Nas buscas feitas nas casas de Branquinho e no local de trabalho do magistrado, os procuradores encontraram muito mais do que esperavam. Ao todo, foram apreendidos 22 HDs de computador, quase todos repletos de arquivos com as orgias do juiz – nas quais também havia mulheres mais velhas. Descobriram-se câmeras de vídeo para gravações secretas e álbuns com fotos de meninas da cidade, quase sempre completamente nuas, algumas fazendo sexo com adultos. No fundo de um armário na residência oficial do magistrado, os investigadores depararam com 101 fitas de vídeo lacradas contendo cenas de sexo, todas devidamente organizadas por data e nome das meninas. A Polícia Federal já começou a periciar o material apreendido. Num relatório preliminar, os peritos identificaram nas fotos meninas de 9 anos de idade. A PF descobriu indícios de que o juiz manteve relações sexuais com pelo menos oito menores.

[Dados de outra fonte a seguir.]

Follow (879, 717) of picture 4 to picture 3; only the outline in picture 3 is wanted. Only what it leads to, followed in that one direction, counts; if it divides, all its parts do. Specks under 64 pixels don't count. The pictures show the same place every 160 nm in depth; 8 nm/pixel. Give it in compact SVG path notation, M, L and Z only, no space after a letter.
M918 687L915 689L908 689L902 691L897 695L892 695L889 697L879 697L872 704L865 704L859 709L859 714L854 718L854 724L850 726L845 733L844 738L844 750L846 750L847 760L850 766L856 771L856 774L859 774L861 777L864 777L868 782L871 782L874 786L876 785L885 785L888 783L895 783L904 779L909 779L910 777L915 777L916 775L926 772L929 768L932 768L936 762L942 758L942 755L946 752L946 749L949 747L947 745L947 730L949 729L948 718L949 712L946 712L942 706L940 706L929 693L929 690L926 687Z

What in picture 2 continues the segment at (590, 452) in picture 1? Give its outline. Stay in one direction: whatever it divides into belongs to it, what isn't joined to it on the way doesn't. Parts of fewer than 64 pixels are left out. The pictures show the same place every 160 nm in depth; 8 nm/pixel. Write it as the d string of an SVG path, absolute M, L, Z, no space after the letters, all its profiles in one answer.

Na terça-feira da semana passada, Branquinho prestou depoimento ao desembargador Carlos Olavo, relator do caso. Admitiu a autenticidade das fotos, mas disse que as meninas, ao que sabia, eram maiores de idade. Agora, será denunciado criminalmente pelo Ministério Público Federal. Enquanto isso não ocorre, ele conta com o corporativismo dos colegas de tribunal, a quem pediu autorização para se aposentar. A julgar pelo modo como os desembargadores de Manaus trataram seu caso até o momento, Branquinho pode ficar esperançoso. A desembargadora Luiza Maria Veiga, presidente do TRT do Amazonas, recebeu as fotos do juiz em abril – e nada fez. Não encaminhou as evidências à Polícia Federal nem ao Ministério Público, como determina a lei. Tampouco pediu explicações a Branquinho. Sua única decisão consistiu em convocar os demais desembargadores do tribunal, para discutir o assunto numa reunião extraordinária de "caráter reservado". Nesse encontro, os desembargadores limitaram-se a abrir um "procedimento interno" para investigar o caso. Na próxima reunião extraordinária, os senhores desembargadores deveriam convidar a moradora de Tefé, aquela que expôs o juiz. Ela poderia lembrá-los de que as leis do país servem para todos.